When Shana Alex Lavarreda, now 37, had just graduated from college, she tried to buy health insurance on her own. Surprisingly, she was rejected. Why would a 22-year-old young woman in perfectly good health be rejected by an insurance company? Simply because she had once seen a doctor for back pain.

But now, starting in January, because of the Affordable Care Act, insurers will be prohibited from using pre-existing conditions as a reason for exclusion, and people with diseases such as cancer or diabetes, or health issues such as the back problems Shana had, won't have to pay a higher premium. The only factors that will now determine how much a person pays are age (older people pay up to three times more), where you live (varies by state and county) and in some states, whether you smoke.

The reason insurers currently reject about one in five applicants trying to buy coverage is that they are considered too high a medical risk, estimates the U.S. Department of Health and Human Services. This estimate does not include the number of people who are given higher rates because of a pre-existing condition.

To help protect insurers from major losses when they can’t reject people with medical problems, the health law mandates that most people, including millions of healthy young people, get insurance.

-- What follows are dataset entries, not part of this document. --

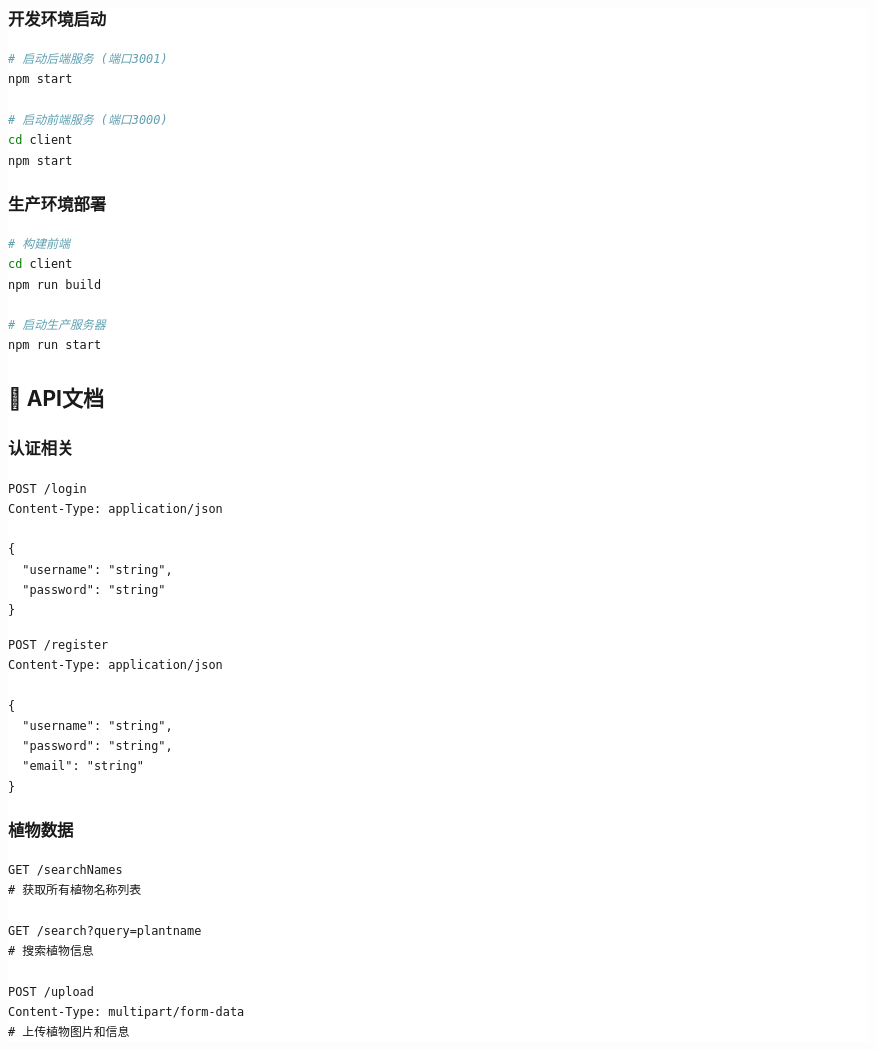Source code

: ### 开发环境启动

```bash
# 启动后端服务 (端口3001)
npm start

# 启动前端服务 (端口3000)
cd client
npm start
```

### 生产环境部署

```bash
# 构建前端
cd client
npm run build

# 启动生产服务器
npm run start
```

## 📖 API文档

### 认证相关

```http
POST /login
Content-Type: application/json

{
  "username": "string",
  "password": "string"
}
```

```http
POST /register
Content-Type: application/json

{
  "username": "string",
  "password": "string",
  "email": "string"
}
```

### 植物数据

```http
GET /searchNames
# 获取所有植物名称列表

GET /search?query=plantname
# 搜索植物信息

POST /upload
Content-Type: multipart/form-data
# 上传植物图片和信息
```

Megan Ford, 27, of St. Louis, says she has been turned down by every major health insurer because of her epilepsy, and an autoimmune disease that causes nerve and muscle pain as well as fatigue. Ford once ran her own public relations business but when she could not find individual coverage, she took an administrative job at a hospital to help her get health insurance (pre-existing condition exclusions don’t impact people getting coverage at work). She was laid off in September. She is looking forward to now buying coverage without concern about her health problems. “This is a big weight off my shoulders.”

Olivia Grey Pritchard, 32, a freelance photographer in New Orleans, was turned down by several insurers in 2011. The reason? She took Accutane for acne as a teen and had a benign tumor removed when she was 23. For the past year, she’s been covered by the health law’s Pre-Existing Condition Insurance Plan, which ends December 31. Pritchard looks forward to shopping for plans without worrying about being rejected.

Shana Lavarreda, now director of health insurance studies at the UCLA, says the upcoming change will benefit millions of young women. “Without [worrying about] pre-existing conditions, you can really shop around and have much more freedom, knowing they can’t refuse you.”

“This is something that every American is entitled to,” adds Pritchard. “This is not a gift. This is correcting a wrong.”

Cosmo tip: If you don't receive health insurance through work, go to healthcare.gov by December 23 to shop around and sign up for coverage that will begin January 1, 2014. After that, you can continue to sign up until the end of March 2014. Past that date, if you don't sign up and remain uncovered, you could face a tax penalty, which would be either $95 or 1 percent of your household income, whichever is greater. You'd pay this when you file your 2014 income taxes; the penalty would be deducted from whatever refund you may be owed.